Dans ce noyau de la mystique franciscaine, qui se prolonge, dans les deux lettres, dans un chant de jubilation et la prière sacerdotale (Jn 17), l'aspect charismatique de l'expérience de Dieu célèbre son grand triomphe. François déborde de bonheur à la pensée que Dieu habite dans les hommes. À son avis, ceux qui aiment Dieu et qui font de dignes fruits de pénitence (cf 1Let 1,1-4) grandissent dans la véritable vocation de l'homme: image de Dieu (Gn 1,26) demeure du Père et du Fils (Jn 14,23) temple du Saint-Esprit (1Co 6,19). De manière étonnante, François puise son énergie vitale dans le mystère de la Trinité qui habite en chacun. Elle est pour lui non seulement un article de foi impénétrable, mais quelque chose de très personnel qui unit chaque chrétien à Dieu et les constitue tous ensemble en famille de Dieu. En même temps qu'il insiste sur cette dignité des chrétiens, François insiste aussi sur l'action. Il voit le don et l'exigence. Par la foi et le baptême, nous avons reçu le Saint-Esprit et nous été incorporé au Christ (2Let 51). Nous sommes ses frères si nous faisons comme lui la volonté du Père; nous sommes ses mères si nous le portons comme Marie en nous et si nous l'enfantons à nouveau en menant une vie chrétienne (2Let 52-53). C'est ainsi que de la mystique naît la mission, de la contemplation, l'envoi.

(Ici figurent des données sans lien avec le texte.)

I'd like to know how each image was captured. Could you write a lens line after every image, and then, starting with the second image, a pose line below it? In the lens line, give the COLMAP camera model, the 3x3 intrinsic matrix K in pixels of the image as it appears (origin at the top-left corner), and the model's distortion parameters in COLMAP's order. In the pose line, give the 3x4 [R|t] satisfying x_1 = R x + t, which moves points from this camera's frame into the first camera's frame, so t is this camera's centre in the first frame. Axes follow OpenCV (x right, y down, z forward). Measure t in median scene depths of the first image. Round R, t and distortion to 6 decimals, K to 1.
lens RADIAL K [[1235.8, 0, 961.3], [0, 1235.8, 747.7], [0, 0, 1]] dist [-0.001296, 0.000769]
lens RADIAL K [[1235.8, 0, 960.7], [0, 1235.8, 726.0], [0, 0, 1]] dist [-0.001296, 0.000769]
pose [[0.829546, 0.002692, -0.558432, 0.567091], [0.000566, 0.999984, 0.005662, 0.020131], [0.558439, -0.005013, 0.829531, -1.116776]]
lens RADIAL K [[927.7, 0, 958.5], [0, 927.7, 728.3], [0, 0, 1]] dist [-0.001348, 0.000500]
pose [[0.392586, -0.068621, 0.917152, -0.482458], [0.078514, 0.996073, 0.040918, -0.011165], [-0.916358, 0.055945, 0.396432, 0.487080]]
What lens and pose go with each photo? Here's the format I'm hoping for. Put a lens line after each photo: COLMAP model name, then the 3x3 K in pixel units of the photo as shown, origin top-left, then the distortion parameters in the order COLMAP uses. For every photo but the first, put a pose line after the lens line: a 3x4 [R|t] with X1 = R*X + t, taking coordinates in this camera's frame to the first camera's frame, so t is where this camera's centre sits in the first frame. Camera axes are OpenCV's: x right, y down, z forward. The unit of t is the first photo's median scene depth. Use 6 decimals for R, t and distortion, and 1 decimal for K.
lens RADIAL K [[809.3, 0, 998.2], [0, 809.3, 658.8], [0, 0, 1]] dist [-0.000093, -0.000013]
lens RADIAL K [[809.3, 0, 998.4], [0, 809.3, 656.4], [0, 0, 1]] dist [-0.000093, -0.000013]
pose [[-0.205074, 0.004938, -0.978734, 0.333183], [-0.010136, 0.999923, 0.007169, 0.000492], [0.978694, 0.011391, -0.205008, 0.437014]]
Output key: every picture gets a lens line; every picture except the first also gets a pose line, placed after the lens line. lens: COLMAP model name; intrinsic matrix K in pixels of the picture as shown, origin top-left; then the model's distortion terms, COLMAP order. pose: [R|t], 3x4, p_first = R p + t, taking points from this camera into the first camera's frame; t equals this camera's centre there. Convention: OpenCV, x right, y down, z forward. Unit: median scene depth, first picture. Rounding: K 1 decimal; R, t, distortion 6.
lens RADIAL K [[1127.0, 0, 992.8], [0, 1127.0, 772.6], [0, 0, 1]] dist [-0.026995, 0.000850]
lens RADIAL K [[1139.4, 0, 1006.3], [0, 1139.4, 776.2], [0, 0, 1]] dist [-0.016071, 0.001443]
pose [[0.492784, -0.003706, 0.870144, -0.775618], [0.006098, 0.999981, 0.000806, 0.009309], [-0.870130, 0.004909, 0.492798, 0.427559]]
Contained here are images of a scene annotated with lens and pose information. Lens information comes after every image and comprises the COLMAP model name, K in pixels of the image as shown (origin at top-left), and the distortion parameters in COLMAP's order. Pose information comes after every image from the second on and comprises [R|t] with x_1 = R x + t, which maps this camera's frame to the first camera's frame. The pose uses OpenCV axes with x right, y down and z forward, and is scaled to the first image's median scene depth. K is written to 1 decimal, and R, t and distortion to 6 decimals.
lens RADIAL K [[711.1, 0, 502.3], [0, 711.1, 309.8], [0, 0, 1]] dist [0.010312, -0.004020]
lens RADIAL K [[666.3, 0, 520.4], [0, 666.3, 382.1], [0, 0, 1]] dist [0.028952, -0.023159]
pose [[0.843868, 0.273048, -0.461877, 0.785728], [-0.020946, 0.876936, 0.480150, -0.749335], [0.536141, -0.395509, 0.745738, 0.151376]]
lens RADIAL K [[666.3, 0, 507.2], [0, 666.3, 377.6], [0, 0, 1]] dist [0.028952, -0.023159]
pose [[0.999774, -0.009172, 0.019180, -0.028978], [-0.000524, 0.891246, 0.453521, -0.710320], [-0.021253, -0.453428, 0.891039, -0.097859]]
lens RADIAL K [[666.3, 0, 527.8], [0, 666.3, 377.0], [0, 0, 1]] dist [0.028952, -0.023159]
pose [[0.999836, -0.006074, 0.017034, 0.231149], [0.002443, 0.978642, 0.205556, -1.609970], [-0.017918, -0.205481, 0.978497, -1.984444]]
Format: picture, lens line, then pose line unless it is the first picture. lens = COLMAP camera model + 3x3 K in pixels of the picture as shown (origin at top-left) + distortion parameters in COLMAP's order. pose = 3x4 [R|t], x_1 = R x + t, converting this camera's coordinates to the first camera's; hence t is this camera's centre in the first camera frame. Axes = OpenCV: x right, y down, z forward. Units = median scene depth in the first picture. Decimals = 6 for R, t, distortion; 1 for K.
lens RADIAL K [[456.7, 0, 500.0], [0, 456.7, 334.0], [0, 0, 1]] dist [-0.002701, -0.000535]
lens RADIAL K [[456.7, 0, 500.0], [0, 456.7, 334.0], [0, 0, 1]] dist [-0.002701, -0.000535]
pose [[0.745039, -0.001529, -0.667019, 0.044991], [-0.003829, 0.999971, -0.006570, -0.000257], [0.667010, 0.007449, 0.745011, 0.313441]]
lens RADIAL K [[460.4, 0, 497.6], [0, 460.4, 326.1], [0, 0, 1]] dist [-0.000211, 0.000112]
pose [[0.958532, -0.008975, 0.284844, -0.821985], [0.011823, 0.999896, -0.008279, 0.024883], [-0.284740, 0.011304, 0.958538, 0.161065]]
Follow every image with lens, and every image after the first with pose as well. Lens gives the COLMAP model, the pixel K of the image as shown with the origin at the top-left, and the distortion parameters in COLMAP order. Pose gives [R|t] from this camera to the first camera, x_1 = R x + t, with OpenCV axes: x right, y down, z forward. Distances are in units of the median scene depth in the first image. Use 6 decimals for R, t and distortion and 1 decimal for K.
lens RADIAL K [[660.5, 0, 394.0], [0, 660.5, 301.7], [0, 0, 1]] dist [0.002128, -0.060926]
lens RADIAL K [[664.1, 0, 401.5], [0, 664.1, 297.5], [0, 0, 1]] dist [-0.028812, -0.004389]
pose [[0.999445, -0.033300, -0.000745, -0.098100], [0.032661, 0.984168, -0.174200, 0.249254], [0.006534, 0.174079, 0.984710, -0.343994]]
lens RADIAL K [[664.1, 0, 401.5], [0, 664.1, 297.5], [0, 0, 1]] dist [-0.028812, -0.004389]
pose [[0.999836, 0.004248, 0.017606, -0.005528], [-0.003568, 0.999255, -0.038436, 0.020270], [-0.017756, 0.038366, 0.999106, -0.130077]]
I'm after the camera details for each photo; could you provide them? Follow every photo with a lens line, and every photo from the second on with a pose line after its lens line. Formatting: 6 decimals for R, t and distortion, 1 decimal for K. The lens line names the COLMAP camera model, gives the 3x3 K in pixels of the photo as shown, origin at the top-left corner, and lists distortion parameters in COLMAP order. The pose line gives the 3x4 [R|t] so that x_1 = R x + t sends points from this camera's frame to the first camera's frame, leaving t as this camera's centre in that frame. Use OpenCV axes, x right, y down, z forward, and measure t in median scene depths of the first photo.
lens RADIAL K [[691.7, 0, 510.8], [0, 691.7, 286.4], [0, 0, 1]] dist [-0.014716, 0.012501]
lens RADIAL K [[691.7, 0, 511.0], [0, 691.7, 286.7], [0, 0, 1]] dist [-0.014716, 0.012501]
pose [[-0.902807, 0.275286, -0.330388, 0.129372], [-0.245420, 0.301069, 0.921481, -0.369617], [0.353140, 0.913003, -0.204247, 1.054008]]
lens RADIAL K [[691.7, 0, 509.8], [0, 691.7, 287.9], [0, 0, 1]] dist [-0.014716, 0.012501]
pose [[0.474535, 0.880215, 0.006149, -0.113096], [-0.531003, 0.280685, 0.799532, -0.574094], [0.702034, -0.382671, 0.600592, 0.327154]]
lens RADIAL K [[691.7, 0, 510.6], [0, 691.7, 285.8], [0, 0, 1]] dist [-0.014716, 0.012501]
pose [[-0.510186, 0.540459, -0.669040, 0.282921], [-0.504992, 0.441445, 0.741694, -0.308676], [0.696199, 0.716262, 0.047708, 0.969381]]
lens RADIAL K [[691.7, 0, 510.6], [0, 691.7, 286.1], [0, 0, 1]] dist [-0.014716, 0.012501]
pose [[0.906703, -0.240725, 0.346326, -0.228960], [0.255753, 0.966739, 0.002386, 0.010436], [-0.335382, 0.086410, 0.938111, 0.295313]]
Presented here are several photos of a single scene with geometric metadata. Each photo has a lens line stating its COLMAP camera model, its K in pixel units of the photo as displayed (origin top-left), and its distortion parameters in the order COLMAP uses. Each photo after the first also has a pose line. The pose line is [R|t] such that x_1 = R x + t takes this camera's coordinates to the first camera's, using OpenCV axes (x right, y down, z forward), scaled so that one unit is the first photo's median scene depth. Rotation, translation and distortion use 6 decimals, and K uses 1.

L'esprit ouvert et obéissant à l'esprit du Seigneur mène François sur le chemin du Christ, le rend conforme au Christ et crée une unité avec le Dieu en trois personnes qui comble de bonheur. Le Pauvre d'Assise est un charismatique dans le vrai sens du mot. À ses dons de l'esprit ont part tous ceux qui prennent son exhortation à coeur: "Faisons-lui toujours là une habitation et une demeure, pour lui qui est le Seigneur Dieu tout-puissant, Père, Fils et Saint-Esprit" (1Reg 22,27).

Fr. Leonhard Lehmann OFMCap., Rome


 

Référence

Cet exposé est extrait du fascicule 16 du Fernkurs Franziskanische Spiritualität (Cours de spiritualité franciscaine par correspondance) édité par INFAG - Interfranziskanische Arbeitsgemeinschaft (Wald-breitbach, 1983)

Copyright donné au siège de l'INFAG à Warzburg RFA, le 21 octobre 2002 par la présidente, Soeur Mathilde Haßenkamp.

 



Concrétisation / exercice


1. Réflexion personnelle

Pense un peu à ta propre histoire, à l'histoire de ta vie. Pour quelles situations peux-tu dire: Le Seigneur m'a donné, le Seigneur m'a conduit, le Seigneur m'a

2. Réflexion personnelle et en groupe

- Lecture intégrée de la Règle
- Recherche des valeurs fondamentales dans chacun des chapitres.